Climate
Advanced Thermovoltaic Systems (ATS) offers a simple, safe and reliable solution to transform industrial waste heat into electricity for use in hard to abate industries, with the potential to save gigatonnes of CO2.
Waste heat is everywhere. Globally, of the energy used to power the industries that the world needs such as cement and steel, approximately 60% is simply lost as waste heat. This wasted heat is the equivalent of the energy used by 4 billion homes, twice the number of homes that are on the planet. It is a huge cost economically and environmentally.
In the USA, industrial activities account for 32% of the country’s total energy consumption and urgently need to cut CO2 emissions.
In 2022, the energy intensity of the cement sector reached 100 kWh per tonne, with fossil fuels as the primary source of thermal energy. Globally, iron and steel manufacturing consumes 8% of total energy demand, contributing to 2.6 billion tonnes (gigatonnes) of CO2 emissions annually. For context, a round-trip flight from London to Denver, Colorado, emits about 3 tonnes of CO2.
Addressing the emissions from these industries and finding ways to capture and productively use the vast amounts of industrial waste heat are critical steps in the fight against climate change.
Advanced Thermovoltaic Systems (ATS) has developed a simple, safe, and scalable technology to capture waste heat and convert it into electricity, offering a game-changing solution for heavy industries like cement and steel production. These industries require extremely high temperatures, which generate vast amounts of waste heat that is typically lost. While traditional heat capture methods rely on turbines to generate electricity, they also increase risks in already complex industrial environments, which deters many companies from adopting them.
ATS’s approach is different. Their compact, container-sized units can easily be integrated into existing industrial plants. The technology converts waste heat into electricity by passing it over small, smartphone-sized plates with no moving parts. It can also harvest lower temperature levels of heat and generate electricity from any heat source, including geothermal energy. The plates are manufactured using a smartphone-style assembly process, making them easy to scale, transport, and install anywhere in the world.
ATS initially worked on advance material science for solar energy, but after discovering their panels could generate power even without sunlight—simply by capturing ambient heat—they pivoted to thermovoltaics. The breakthrough came when a solar panel left plugged in overnight in the lab continued to produce electricity.

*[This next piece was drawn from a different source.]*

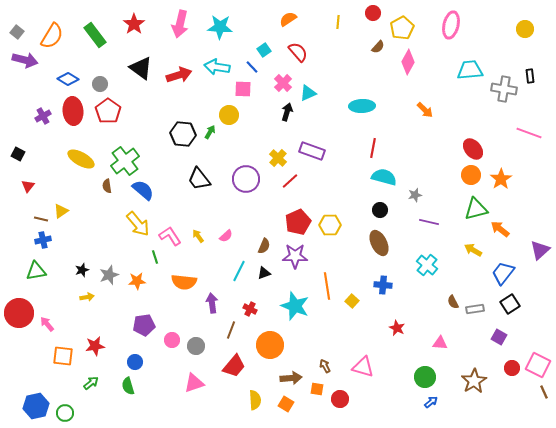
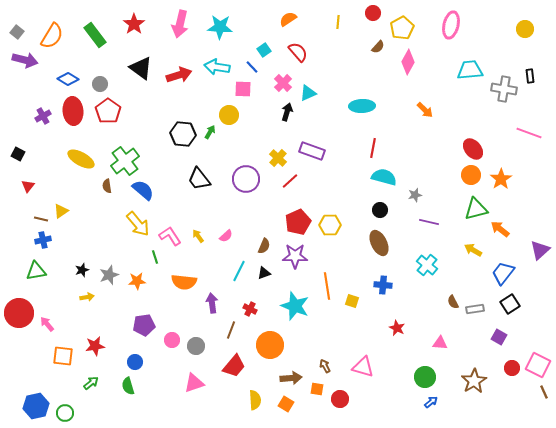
yellow square at (352, 301): rotated 24 degrees counterclockwise
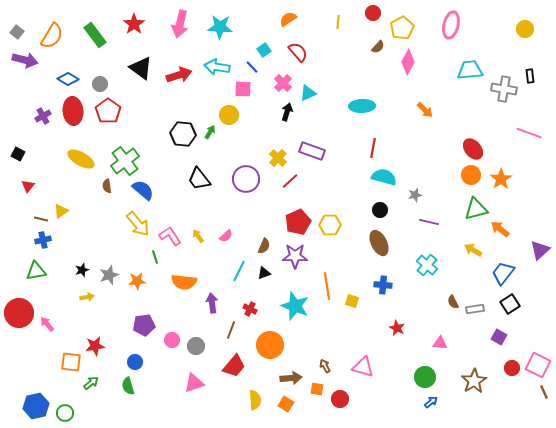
orange square at (63, 356): moved 8 px right, 6 px down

For their first successful pilot, ATS partnered with a leading cement company to tackle emissions in this hard-to-abate sector. Their patented solution is also 98% circular, with components that can be reused, and cartridges that can be replaced as needed.
The market potential for ATS’s technology is enormous, with the ability to transform energy use in heavy industries worldwide. ATS is focused on scaling up their production, which will require larger manufacturing facilities. They also have plans to develop multiple generations of their technology to continually improve efficiency.
As the technology evolves, ATS expects to be operational in over 100 industrial facilities and save 3.5 million tonnes of CO2 by 2030. ATS’s impact will grow to 100 million tonnes by 2040 and one gigatonne by 2050.